Goal of the exercise:
Every line in the records below with the string "rounded" needs to be copied out.

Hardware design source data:
___
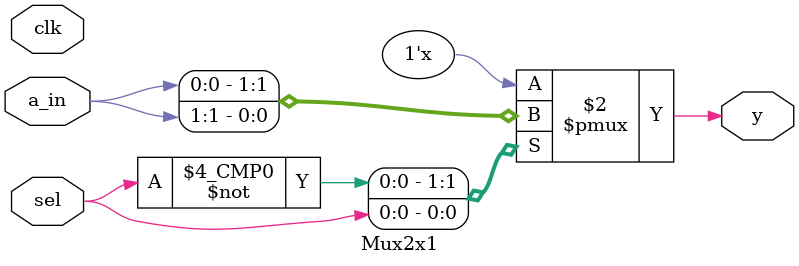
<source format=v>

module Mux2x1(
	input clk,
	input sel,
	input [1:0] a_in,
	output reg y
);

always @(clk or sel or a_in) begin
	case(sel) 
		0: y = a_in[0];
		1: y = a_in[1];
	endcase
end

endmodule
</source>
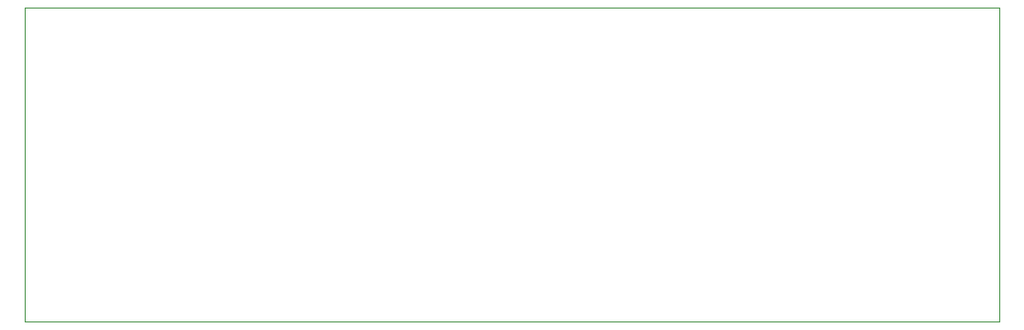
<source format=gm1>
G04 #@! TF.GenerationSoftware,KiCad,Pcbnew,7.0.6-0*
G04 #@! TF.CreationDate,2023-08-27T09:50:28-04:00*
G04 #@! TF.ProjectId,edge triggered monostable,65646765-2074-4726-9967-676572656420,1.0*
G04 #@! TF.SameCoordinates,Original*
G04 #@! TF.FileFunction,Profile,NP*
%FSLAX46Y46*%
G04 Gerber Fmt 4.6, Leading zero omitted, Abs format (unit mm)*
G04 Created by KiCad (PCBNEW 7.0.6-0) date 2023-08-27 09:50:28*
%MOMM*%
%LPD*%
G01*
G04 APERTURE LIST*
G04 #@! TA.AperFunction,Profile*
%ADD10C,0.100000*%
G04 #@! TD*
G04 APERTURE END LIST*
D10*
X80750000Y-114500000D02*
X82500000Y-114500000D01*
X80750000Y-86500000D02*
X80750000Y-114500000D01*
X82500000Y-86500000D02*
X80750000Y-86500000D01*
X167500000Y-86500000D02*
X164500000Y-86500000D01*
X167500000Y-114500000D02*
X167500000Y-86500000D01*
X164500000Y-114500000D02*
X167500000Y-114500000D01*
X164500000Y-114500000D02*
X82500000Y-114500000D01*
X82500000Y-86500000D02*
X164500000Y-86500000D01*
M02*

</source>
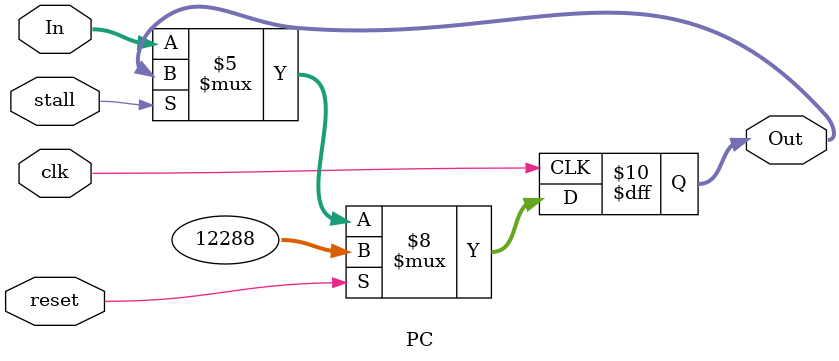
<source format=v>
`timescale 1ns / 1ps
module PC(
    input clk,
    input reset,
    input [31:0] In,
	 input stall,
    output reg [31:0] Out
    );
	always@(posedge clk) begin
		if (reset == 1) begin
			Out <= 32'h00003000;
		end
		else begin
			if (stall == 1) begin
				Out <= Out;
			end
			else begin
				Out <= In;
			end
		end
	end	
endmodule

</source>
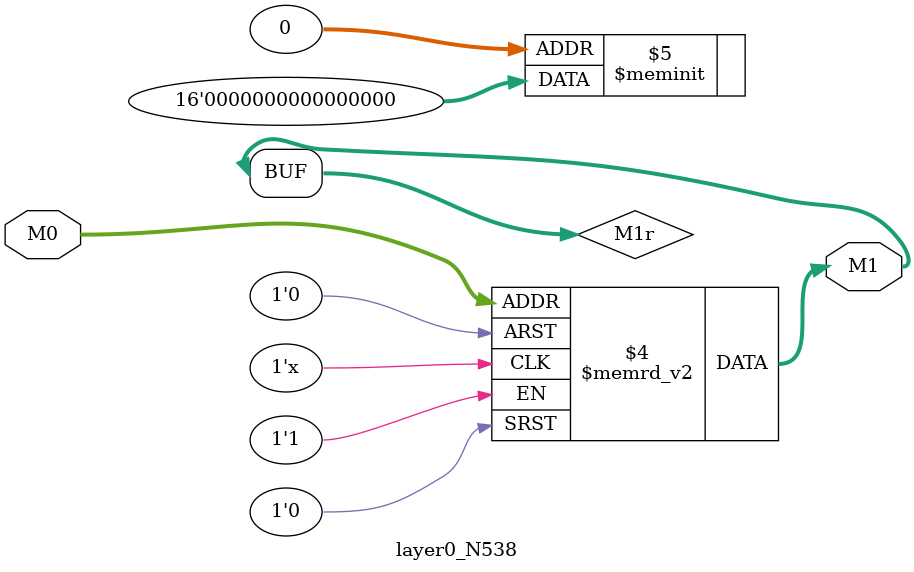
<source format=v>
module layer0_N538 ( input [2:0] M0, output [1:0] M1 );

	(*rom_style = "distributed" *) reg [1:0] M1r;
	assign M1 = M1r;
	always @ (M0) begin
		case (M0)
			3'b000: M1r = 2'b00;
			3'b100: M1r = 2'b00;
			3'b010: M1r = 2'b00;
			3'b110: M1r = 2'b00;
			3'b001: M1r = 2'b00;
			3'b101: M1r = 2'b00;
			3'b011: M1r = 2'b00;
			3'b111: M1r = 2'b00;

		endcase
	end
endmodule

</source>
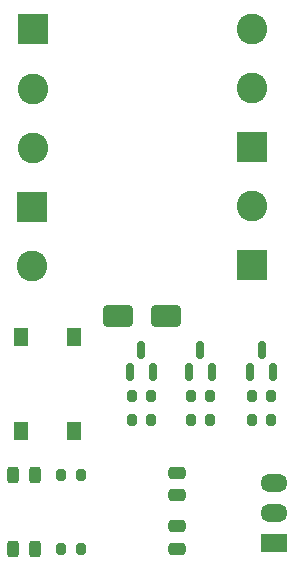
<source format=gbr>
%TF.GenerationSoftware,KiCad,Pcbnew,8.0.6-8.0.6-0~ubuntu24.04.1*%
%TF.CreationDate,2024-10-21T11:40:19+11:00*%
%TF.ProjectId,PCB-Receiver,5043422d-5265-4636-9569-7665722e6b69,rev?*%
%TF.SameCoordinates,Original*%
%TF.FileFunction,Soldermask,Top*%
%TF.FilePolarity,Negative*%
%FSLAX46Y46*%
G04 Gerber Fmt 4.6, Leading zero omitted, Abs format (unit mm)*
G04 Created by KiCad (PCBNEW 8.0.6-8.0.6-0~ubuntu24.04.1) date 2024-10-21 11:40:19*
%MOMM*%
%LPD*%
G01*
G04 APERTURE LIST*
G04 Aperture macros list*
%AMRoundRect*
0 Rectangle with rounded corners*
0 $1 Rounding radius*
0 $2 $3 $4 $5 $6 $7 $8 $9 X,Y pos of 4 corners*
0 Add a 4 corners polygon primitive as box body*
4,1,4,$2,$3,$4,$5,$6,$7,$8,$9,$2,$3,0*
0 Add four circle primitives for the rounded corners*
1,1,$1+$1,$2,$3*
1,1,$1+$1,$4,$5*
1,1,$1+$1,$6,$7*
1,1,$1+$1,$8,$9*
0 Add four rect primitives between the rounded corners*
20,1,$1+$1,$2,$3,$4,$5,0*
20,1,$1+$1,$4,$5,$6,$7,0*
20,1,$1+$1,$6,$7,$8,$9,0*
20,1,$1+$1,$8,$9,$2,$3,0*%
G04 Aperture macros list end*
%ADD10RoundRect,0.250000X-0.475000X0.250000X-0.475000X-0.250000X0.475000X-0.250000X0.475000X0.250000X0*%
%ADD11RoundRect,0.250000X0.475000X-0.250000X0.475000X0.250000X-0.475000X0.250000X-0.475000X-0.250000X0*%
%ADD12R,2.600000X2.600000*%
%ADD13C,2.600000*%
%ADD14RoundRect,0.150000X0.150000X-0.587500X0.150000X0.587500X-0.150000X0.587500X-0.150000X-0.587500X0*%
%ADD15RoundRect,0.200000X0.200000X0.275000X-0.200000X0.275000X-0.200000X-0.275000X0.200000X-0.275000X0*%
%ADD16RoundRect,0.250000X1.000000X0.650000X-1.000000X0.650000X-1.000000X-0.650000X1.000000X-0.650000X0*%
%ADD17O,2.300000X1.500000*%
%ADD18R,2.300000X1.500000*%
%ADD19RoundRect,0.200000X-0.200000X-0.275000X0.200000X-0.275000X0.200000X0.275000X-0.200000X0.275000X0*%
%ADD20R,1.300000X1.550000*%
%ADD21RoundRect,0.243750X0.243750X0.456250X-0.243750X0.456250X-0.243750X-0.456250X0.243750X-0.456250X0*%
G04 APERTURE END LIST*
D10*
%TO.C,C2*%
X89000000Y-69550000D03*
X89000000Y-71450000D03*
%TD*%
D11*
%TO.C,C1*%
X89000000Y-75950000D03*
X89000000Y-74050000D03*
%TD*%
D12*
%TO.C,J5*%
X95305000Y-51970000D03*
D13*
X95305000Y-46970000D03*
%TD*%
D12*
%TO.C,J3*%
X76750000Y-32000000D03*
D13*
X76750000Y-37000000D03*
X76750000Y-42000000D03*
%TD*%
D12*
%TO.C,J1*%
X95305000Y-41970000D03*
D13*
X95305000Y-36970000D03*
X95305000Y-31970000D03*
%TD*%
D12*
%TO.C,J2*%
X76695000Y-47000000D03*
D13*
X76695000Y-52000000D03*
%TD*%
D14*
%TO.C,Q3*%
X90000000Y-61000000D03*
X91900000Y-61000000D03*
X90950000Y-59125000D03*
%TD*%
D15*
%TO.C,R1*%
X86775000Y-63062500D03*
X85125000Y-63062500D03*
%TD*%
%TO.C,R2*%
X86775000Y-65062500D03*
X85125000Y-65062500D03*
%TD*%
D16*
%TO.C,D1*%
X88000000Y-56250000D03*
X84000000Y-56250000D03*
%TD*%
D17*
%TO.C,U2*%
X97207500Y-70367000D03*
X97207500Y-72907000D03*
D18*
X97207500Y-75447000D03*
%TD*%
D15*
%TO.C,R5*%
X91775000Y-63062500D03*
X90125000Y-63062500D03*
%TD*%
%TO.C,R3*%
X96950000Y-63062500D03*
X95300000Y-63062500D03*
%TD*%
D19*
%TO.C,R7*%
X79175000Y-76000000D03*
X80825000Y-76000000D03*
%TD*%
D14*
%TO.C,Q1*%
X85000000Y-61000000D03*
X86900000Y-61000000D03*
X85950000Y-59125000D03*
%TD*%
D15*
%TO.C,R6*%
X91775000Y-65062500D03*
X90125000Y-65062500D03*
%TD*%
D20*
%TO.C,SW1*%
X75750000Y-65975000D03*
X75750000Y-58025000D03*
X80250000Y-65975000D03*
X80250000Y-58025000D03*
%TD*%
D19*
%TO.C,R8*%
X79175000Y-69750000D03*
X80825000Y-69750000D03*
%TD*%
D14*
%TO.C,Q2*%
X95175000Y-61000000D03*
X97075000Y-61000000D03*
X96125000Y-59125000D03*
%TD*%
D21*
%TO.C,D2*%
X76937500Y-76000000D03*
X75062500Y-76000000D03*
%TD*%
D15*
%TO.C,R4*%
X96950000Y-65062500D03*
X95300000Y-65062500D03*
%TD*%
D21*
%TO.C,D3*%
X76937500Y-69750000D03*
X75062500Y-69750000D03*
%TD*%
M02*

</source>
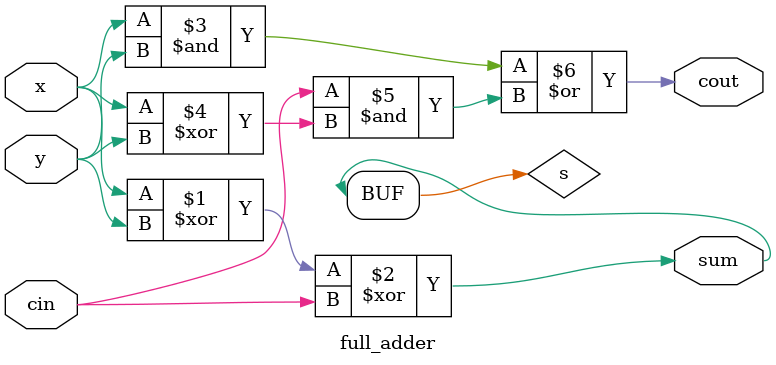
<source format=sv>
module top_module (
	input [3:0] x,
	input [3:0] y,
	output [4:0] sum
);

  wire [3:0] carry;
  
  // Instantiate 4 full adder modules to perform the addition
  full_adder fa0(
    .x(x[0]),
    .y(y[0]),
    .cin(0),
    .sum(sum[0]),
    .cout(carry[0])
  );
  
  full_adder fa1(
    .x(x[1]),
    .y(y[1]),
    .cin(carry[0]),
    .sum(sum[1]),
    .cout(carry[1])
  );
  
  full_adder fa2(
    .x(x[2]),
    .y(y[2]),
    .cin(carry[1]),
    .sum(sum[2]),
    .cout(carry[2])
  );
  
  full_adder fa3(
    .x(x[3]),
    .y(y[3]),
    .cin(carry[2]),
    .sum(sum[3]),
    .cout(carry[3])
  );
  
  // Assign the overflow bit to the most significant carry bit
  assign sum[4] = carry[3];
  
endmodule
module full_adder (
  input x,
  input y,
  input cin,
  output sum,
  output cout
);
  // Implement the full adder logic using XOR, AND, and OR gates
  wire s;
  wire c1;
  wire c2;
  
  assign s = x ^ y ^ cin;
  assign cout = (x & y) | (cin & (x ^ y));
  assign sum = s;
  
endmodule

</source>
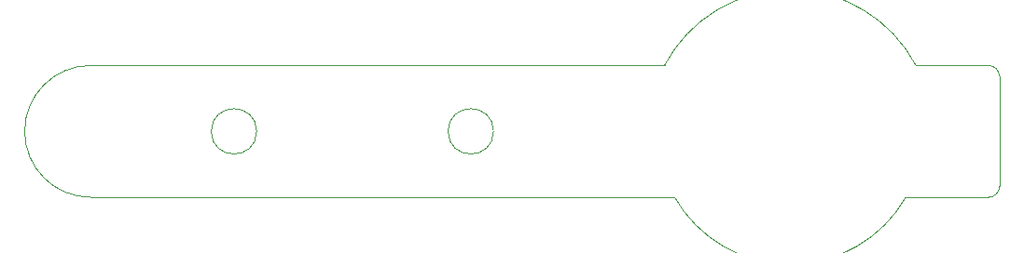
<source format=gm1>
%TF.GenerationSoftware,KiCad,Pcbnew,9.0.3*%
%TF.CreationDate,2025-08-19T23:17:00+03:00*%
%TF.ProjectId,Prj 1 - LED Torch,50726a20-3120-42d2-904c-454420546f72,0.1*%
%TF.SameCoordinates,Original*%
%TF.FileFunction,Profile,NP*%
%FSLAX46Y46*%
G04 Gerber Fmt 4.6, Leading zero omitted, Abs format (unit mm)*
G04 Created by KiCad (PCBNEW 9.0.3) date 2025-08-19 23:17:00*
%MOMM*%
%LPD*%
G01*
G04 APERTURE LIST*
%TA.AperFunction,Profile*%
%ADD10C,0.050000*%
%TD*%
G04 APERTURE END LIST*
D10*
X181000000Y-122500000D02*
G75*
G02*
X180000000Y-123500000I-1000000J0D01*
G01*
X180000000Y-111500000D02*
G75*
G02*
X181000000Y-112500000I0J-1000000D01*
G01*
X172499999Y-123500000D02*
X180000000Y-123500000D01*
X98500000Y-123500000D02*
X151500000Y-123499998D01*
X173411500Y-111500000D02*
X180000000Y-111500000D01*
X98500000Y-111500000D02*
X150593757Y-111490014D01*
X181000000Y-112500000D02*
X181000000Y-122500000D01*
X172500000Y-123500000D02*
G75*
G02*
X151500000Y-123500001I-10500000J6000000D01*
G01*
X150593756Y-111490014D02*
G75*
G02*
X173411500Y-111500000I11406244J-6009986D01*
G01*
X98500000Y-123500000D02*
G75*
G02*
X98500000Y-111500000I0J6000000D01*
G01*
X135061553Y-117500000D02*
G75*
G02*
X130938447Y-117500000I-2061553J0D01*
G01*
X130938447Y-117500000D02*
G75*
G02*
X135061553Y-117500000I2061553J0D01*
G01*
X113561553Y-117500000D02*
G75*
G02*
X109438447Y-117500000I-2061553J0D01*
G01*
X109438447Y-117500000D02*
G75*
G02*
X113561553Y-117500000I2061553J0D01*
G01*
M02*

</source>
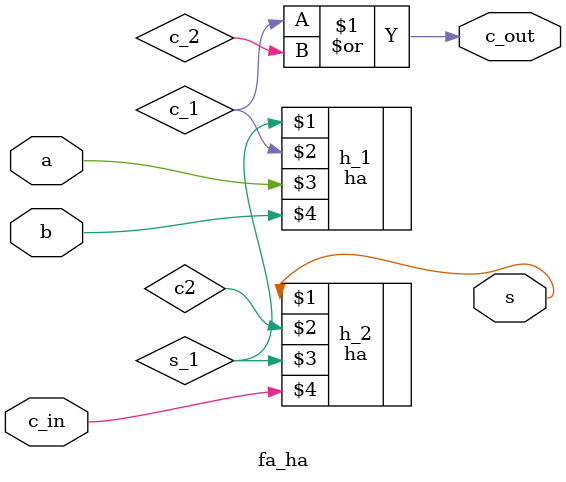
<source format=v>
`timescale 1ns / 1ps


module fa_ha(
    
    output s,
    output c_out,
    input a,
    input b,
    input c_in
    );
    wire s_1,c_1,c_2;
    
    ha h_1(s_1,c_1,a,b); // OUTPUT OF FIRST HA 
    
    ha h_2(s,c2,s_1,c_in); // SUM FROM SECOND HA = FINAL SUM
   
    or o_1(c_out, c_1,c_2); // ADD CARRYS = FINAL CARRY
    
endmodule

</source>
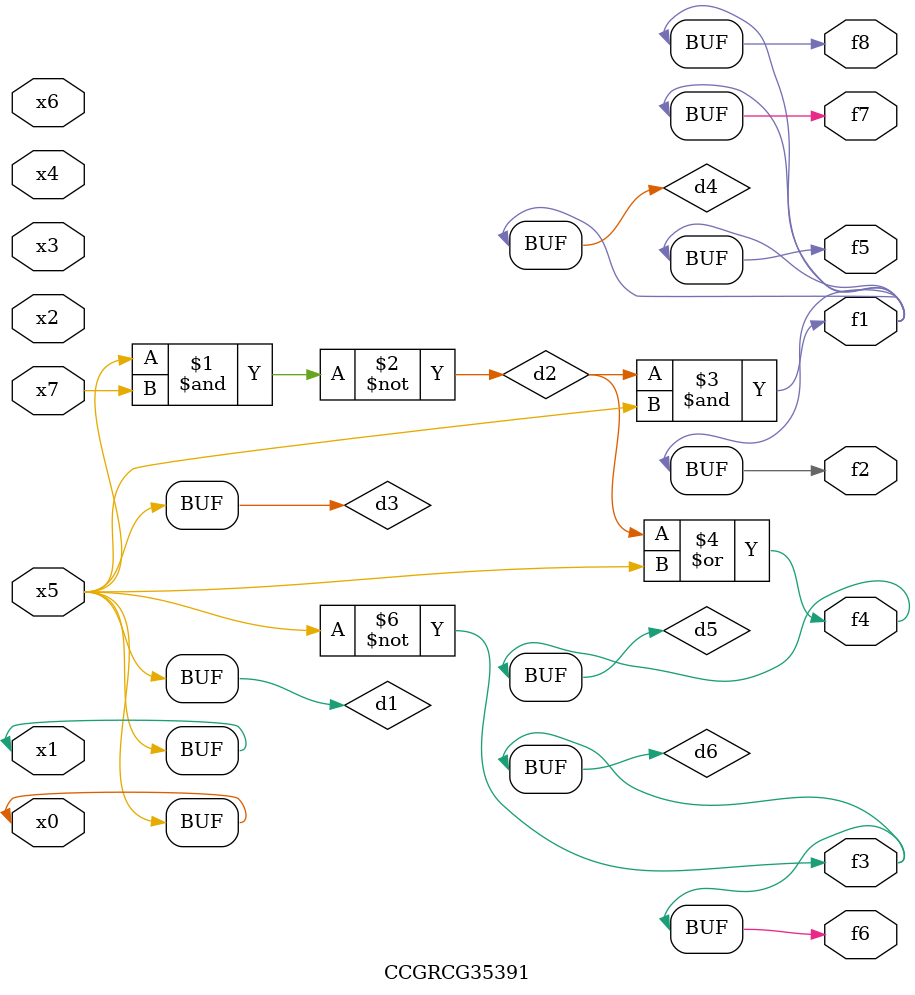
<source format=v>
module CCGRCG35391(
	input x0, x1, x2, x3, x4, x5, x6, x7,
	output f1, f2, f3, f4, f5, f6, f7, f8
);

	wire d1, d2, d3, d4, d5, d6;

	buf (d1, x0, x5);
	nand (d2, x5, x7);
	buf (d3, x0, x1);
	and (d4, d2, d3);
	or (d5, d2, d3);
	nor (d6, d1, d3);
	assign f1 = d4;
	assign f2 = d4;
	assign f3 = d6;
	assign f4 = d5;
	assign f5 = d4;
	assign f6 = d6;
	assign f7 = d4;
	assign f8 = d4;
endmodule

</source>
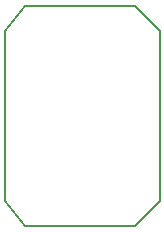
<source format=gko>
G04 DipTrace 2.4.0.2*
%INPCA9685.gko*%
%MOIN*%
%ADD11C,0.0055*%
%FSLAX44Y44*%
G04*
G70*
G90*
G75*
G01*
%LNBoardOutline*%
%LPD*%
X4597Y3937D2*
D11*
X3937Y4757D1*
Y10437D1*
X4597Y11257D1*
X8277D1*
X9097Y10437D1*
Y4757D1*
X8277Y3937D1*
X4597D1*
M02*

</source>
___
Task solution:
0 Rectangle with rounded corners*
0 Add four circle primitives for the rounded corners*
0 Add four rect primitives between the rounded corners*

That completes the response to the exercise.